Nordfriesland | Die letzte von zehn Bürgerveranstaltungen im Rahmen des von Energiewendeminister Robert Habeck initiierten Dialogprozesses zur geplanten 380-Kilovolt-Westküstenleitung ist zu Ende gegangen. Habeck dankte den Bürgern für ihr Engagement: "Es ist wichtig, dass wir gute Korridore finden, um den Eingriff durch das Freileitungsprojekt möglichst verträglich zu gestalten."

"Die Menschen zwischen Heide und Niebüll bewegt vor allem der Schutz ihres Wohnumfeldes, es geht ihnen um einen möglichst großen Abstand zwischen Leitung und Häusern.
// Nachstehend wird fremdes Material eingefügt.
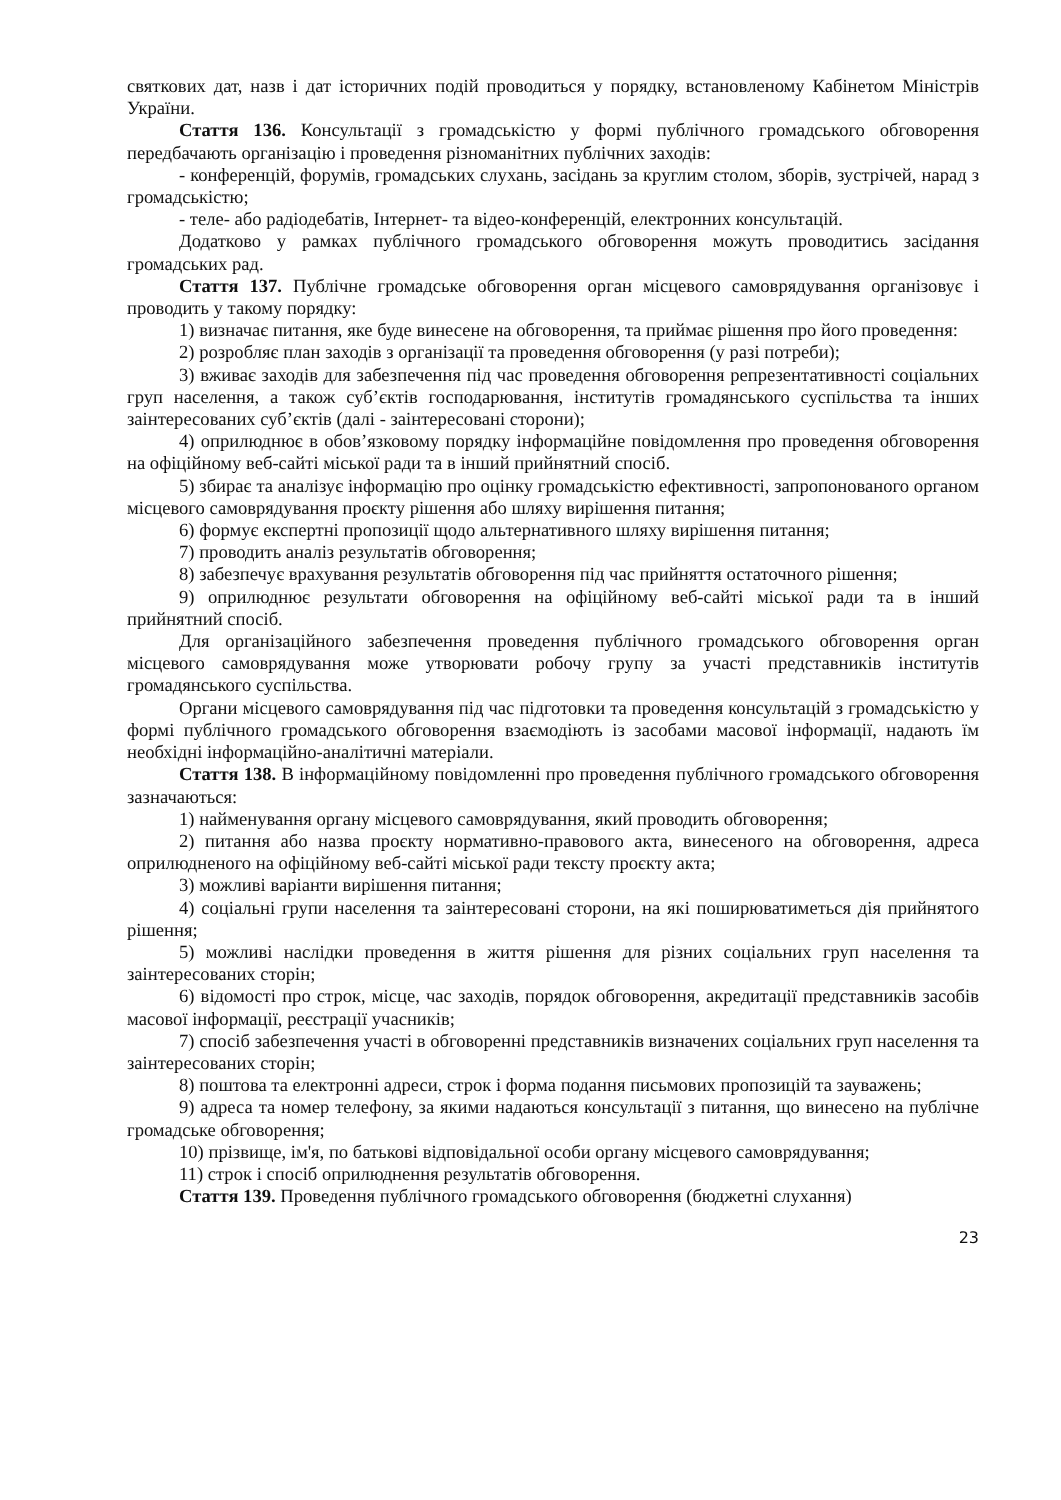святкових дат, назв і дат історичних подій проводиться у порядку, встановленому Кабінетом Міністрів України.
Стаття 136. Консультації з громадськістю у формі публічного громадського обговорення передбачають організацію і проведення різноманітних публічних заходів:
- конференцій, форумів, громадських слухань, засідань за круглим столом, зборів, зустрічей, нарад з громадськістю;
- теле- або радіодебатів, Інтернет- та відео-конференцій, електронних консультацій.
Додатково у рамках публічного громадського обговорення можуть проводитись засідання громадських рад.
Стаття 137. Публічне громадське обговорення орган місцевого самоврядування організовує і проводить у такому порядку:
1) визначає питання, яке буде винесене на обговорення, та приймає рішення про його проведення:
2) розробляє план заходів з організації та проведення обговорення (у разі потреби);
3) вживає заходів для забезпечення під час проведення обговорення репрезентативності соціальних груп населення, а також суб’єктів господарювання, інститутів громадянського суспільства та інших заінтересованих суб’єктів (далі - заінтересовані сторони);
4) оприлюднює в обов’язковому порядку інформаційне повідомлення про проведення обговорення на офіційному веб-сайті міської ради та в інший прийнятний спосіб.
5) збирає та аналізує інформацію про оцінку громадськістю ефективності, запропонованого органом місцевого самоврядування проєкту рішення або шляху вирішення питання;
6) формує експертні пропозиції щодо альтернативного шляху вирішення питання;
7) проводить аналіз результатів обговорення;
8) забезпечує врахування результатів обговорення під час прийняття остаточного рішення;
9) оприлюднює результати обговорення на офіційному веб-сайті міської ради та в інший прийнятний спосіб.
Для організаційного забезпечення проведення публічного громадського обговорення орган місцевого самоврядування може утворювати робочу групу за участі представників інститутів громадянського суспільства.
Органи місцевого самоврядування під час підготовки та проведення консультацій з громадськістю у формі публічного громадського обговорення взаємодіють із засобами масової інформації, надають їм необхідні інформаційно-аналітичні матеріали.
Стаття 138. В інформаційному повідомленні про проведення публічного громадського обговорення зазначаються:
1) найменування органу місцевого самоврядування, який проводить обговорення;
2) питання або назва проєкту нормативно-правового акта, винесеного на обговорення, адреса оприлюдненого на офіційному веб-сайті міської ради тексту проєкту акта;
3) можливі варіанти вирішення питання;
4) соціальні групи населення та заінтересовані сторони, на які поширюватиметься дія прийнятого рішення;
5) можливі наслідки проведення в життя рішення для різних соціальних груп населення та заінтересованих сторін;
6) відомості про строк, місце, час заходів, порядок обговорення, акредитації представників засобів масової інформації, реєстрації учасників;
7) спосіб забезпечення участі в обговоренні представників визначених соціальних груп населення та заінтересованих сторін;
8) поштова та електронні адреси, строк і форма подання письмових пропозицій та зауважень;
9) адреса та номер телефону, за якими надаються консультації з питання, що винесено на публічне громадське обговорення;
10) прізвище, ім'я, по батькові відповідальної особи органу місцевого самоврядування;
11) строк і спосіб оприлюднення результатів обговорення.
Стаття 139. Проведення публічного громадського обговорення (бюджетні слухання)
23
Aber auch ganz konkrete Fragen, zum Beispiel nach dem weiteren Genehmigungsverfahren, Entschädigungsleistungen oder ob Hoferweiterungen trotz naher Leitungen möglich bleiben, spielen eine Rolle", fasst Babette Sönnichsen, Referentin für Bürgerbeteiligung im Ministerium, zusammen. Grundsätzliche Fragen zur Technologie, insbesondere zur möglichen Option "Erdkabel" sollen noch bei einer Fachveranstaltung aufgearbeitet werden.